Problem 4: Filtering the questions from schema_ff_filtered further

I will save to a vector the values in schema_ff_filtered$Column that correspond to the questions containing the strings of interest. Then, I will use that vector to subset ff so that a dataframe is obtained that contains only the columns that correspond to relevant “data science skill” related questions.

strings_of_interest <- c('.*skill.*', '.*abilit.*', '.*competen.*', '.*experience.*', '.*expert.*', '.*job.*', '.*employ.*', '.*proficien.*', '.*aptitude.*', '.*profession.*', '.*business.*', '.*career.*', '.*field.*', '.*work.*', '.*occupation.*', '.*role.*', '.*special.*', '.*position.*', '.*office.*', '.*post.*', '.*service.*', '.*tool.*', '.*tech.*', '.*language.*', '.*method.*')

filtered_questions <- character()

for (i in strings_of_interest) {
  filtered_questions <- append(
    filtered_questions, 
    na.omit(str_extract(schema_ff_filtered$Question, pattern = i))
  )
}

filtered_questions <- unique(filtered_questions)

# Now, I will just find the corresponding column names for each question so that I can subset those columns from ff
final_cols <- schema_ff_filtered[
  schema_ff_filtered$Question %in% filtered_questions, 
  "Column"] [[1]]
ff_filtered <- ff[, final_cols]

# I am modifying schema_ff_filtered to only contain the final choice of questions
schema_ff_filtered <- schema_ff_filtered[schema_ff_filtered$Question %in% filtered_questions, ]

# Removing the objects that are no longer necessary so that the environment is not so cluttered
rm(list = c('mcq', 'schema_ff', 'ff_colnames', 'ff_colnames_modified', 'final_cols', 'i', 'mask', 'mcq_colnames', 'strings_of_interest'))

ff_filtered is the final dataframe obtained for free-form responses: It contains only 46 of the original 62 columns. Now, it’s time to clean the data.
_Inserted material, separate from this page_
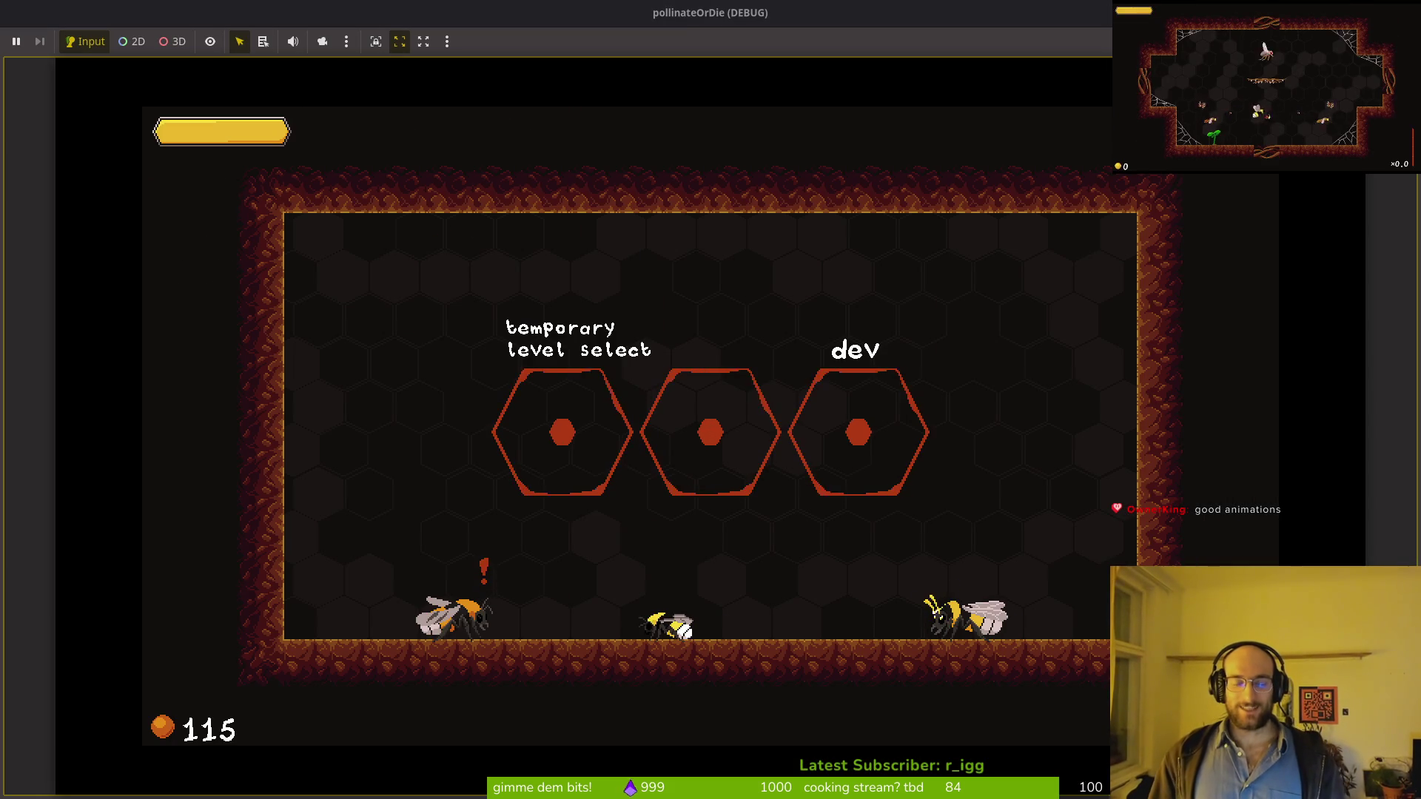
pyautogui.press('Right')
pyautogui.press('Right')
pyautogui.press('Right')
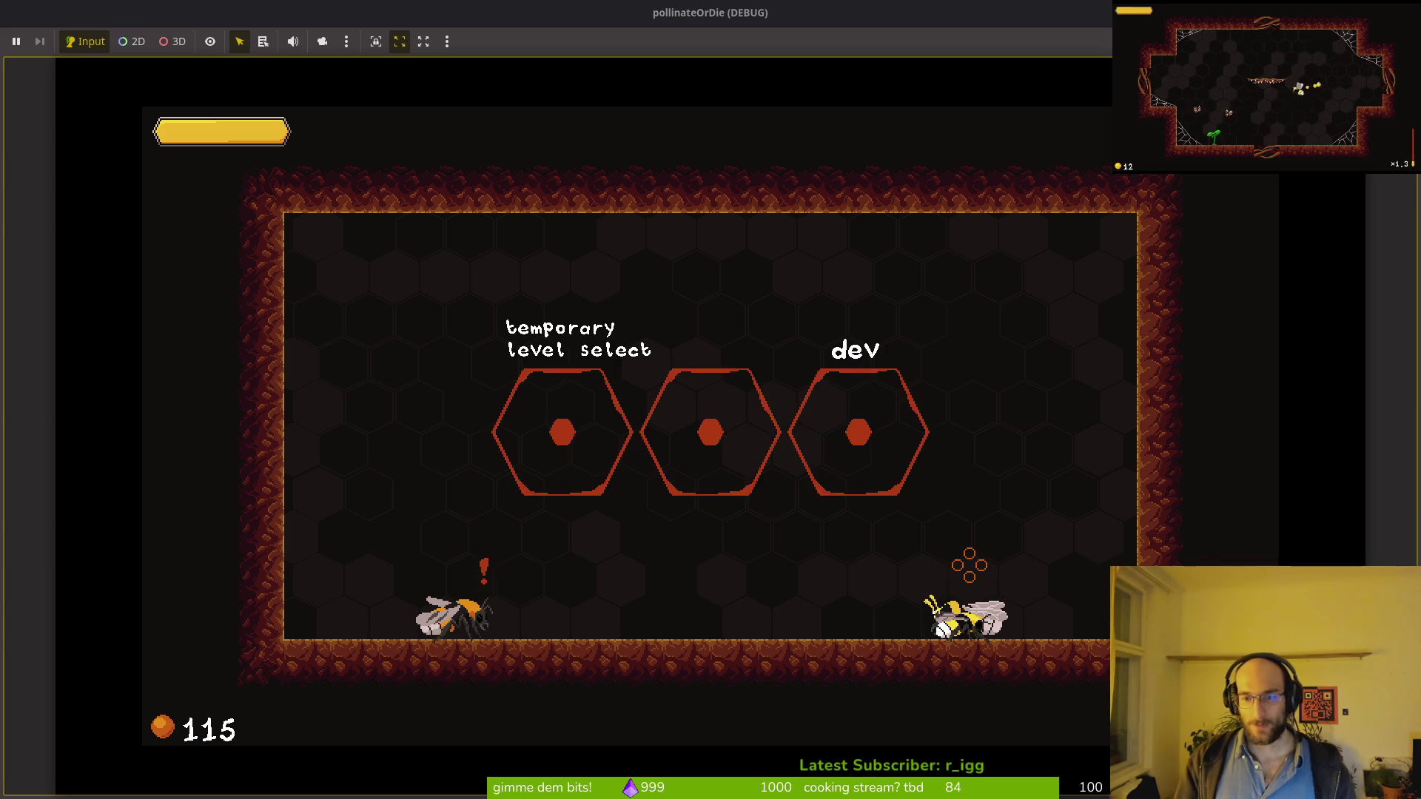
pyautogui.press('Left')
Problem 5: Cleaning ff_filtered

Let’s see what proportion of values are missing in each column of ff_filtered, and how to deal with the missing values.

na_ratio_dtype <- tibble(column_name = colnames(ff_filtered), 
                         na_ratio = colMeans(is.na(ff_filtered)), 
                       dtype = sapply(ff_filtered, class))

'numeric' %in% na_ratio_dtype$dtype  # No column has numeric data type
## [1] FALSE

Clearly, much of the data is missing, and there are not really any numeric data that allow for imputation. Dropping all rows with missing values is not an option. I think the best option is to first drop columns with all values missing. Then, I can create a list that contains the existent values of each column. Then, those values can be parsed and analyzed for insights.

# Getting rid of columns with all values missing
ff_filtered <- ff_filtered %>% 
  select(-na_ratio_dtype$column_name[na_ratio_dtype$na_ratio == 1])

# Creating a list containing non-missing values of each of the remaining 35 columns
ff_non_na <- lapply(ff_filtered, na.omit)

# Checking that there really are no missing values
any_missing <- vector()
for (i in 1:length(ff_non_na)) {
  any_missing <- append(any_missing, any(is.na(ff_non_na[[i]])))
}
any(any_missing)  # No missing value in ff_non_na
## [1] FALSE
# Cleaning up unnecessary objects
rm(list = c('i', 'any_missing'))

# It occurs to me that it would be very helpful for analysis if I provide an organized final schema containing the 35 chosen questions in the correct order, so I will do that now

schema_ff_filtered <- schema_ff_filtered[schema_ff_filtered$Column %in% names(ff_non_na), ]
all(schema_ff_filtered$Column == names(ff_non_na))  # Schema matches list
## [1] TRUE

So, the final list containing the non-missing values from the 35 columns pertaining to data science skills is named ff_non_na. Information about each column (i.e., the question corresponding to each column) is contained in schema_ff_filtered. Hopefully, the list and its corresponding schema can be useful in finding some insights about which skills are valued by data science practitioners and learners.